What training, drills, and decision-support tools would help operators recognize and arrest a “death spiral” within seconds? Please outline a scenario-based playbook, including alarms, thresholds, and pre-armed actions.

Train to the first minute. Drills should replay sequences where a 12:19 p.m. oscillation hits, exports drop, five lines close, and then voltage leaps—operators need muscle memory to see that small solar may trip within half a second, with a large plant 20 milliseconds later, and act before protections cascade. The playbook sets alarms on oscillation growth, flags when voltage nears the upper statutory limit, and auto-surfaces pre-armed actions: reduce exports, switch AC to DC, dispatch VARs from units already verified, and ready shunt reactors. Decision-support tools should display how many rotating units are actually online—if we thought we had 10 but truly have nine—and predict whether calling another will arrive in time; if not, the tool recommends immediate transfer caps. We measure success by halting the oscillation without painting ourselves into a corner, then rebuilding margin fast.

Recovery restored most areas within hours; what exact black-start paths, cranking power sources, and synchronization steps proved decisive? Could you map the sequence and the timing that cut restoration from days to hours?

Recovery rode on prepared paths and discipline. Crews split the peninsula into north and south islands and brought them back within a few hours, not days; in Madrid’s suburbs, lights returned around six hours, and the city core followed at 12 hours, which is fast given the complexity. The sequence was methodical: energize black-start cranking sources, re-light backbone lines, synchronize small pockets to a local reference, and then stitch islands—north to south—once frequency and voltage were steady and oscillations quiet. The decisive element wasn’t exotic hardware; it was the same principle as prevention: ensure enough rotating units—now typically six or seven in the south—are ready to provide voltage control as each island grows, and synchronize only when both sides can absorb the shock.

Near-miss events occurred afterward but were contained; what concrete changes most improved resilience? Share before-and-after metrics—voltage excursion frequency, reactive reserve margins, device response times—that demonstrate progress.

The biggest gains came from three shifts. First, increasing regional rotating units from at most three to usually six or seven gave us reactive reserve headroom; we saw fewer excursions nudging the upper voltage limit that used to sit near equipment-damage thresholds. Second, the move to require plants above 5 megawatts to provide reactive control, with auctions to remunerate voltage, meant we had real tools instead of wishful thinking—response times from dynamic devices improved from manual minutes to sub-second where STATCOMs were added. Third, operations became tighter: hour-ahead and five-minute-ahead verification cut the odds of discovering a “won’t be available” surprise when an oscillation is already in motion. Those near misses over the past year didn’t cascade into blackouts precisely because the system stabilized without triggering the half-second wave of DER trips.

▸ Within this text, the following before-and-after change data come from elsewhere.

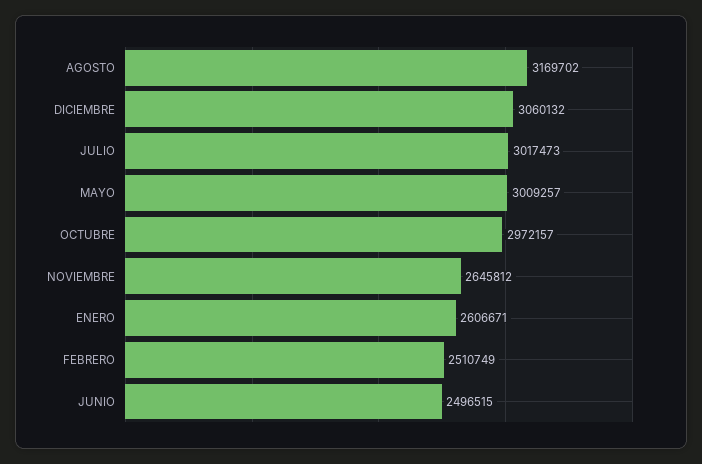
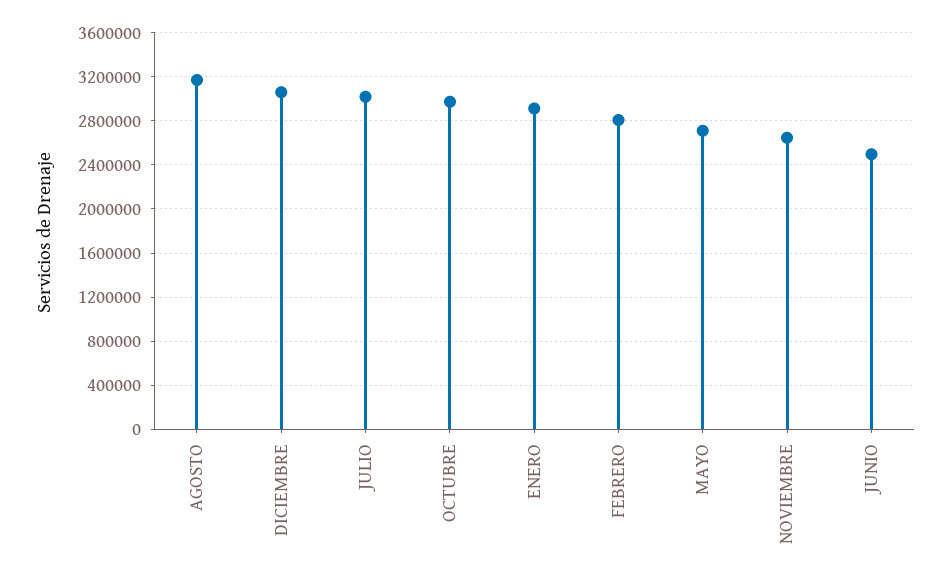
  {
    "AGOSTO": 3169702,
    "DICIEMBRE": 3060132,
    "JULIO": 3017473,
-   "MAYO": 3009257,
+   "MAYO": 2700000,
    "OCTUBRE": 2972157,
    "NOVIEMBRE": 2645812,
-   "ENERO": 2606671,
+   "ENERO": 2900000,
-   "FEBRERO": 2510749,
+   "FEBRERO": 2800000,
    "JUNIO": 2496515
  }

What is your forecast for grid stability in high-renewables systems over the next five years, and which investments or rules will matter most?

My forecast is guardedly optimistic. Systems that internalize these lessons—regional minimums for rotating units, mandatory yet remunerated reactive power for plants above 5 megawatts, and upper voltage limits pulled back from damage thresholds—will see stability improve even as renewable shares climb. Investments in multiple STATCOMs and remotely switchable shunt reactors, stationed where PV is dense and oscillations propagate, will turn fire drills into routine control moves; pairing that with day-ahead and five-minute voltage markets will keep capability real, not rhetorical. For readers, the takeaway is simple: grids can and did come back in hours—six in the suburbs, 12 downtown—when they had plans and tools; with smarter rules and automation, the next oscillation at “12:19 p.m.” becomes a blip, not a headline.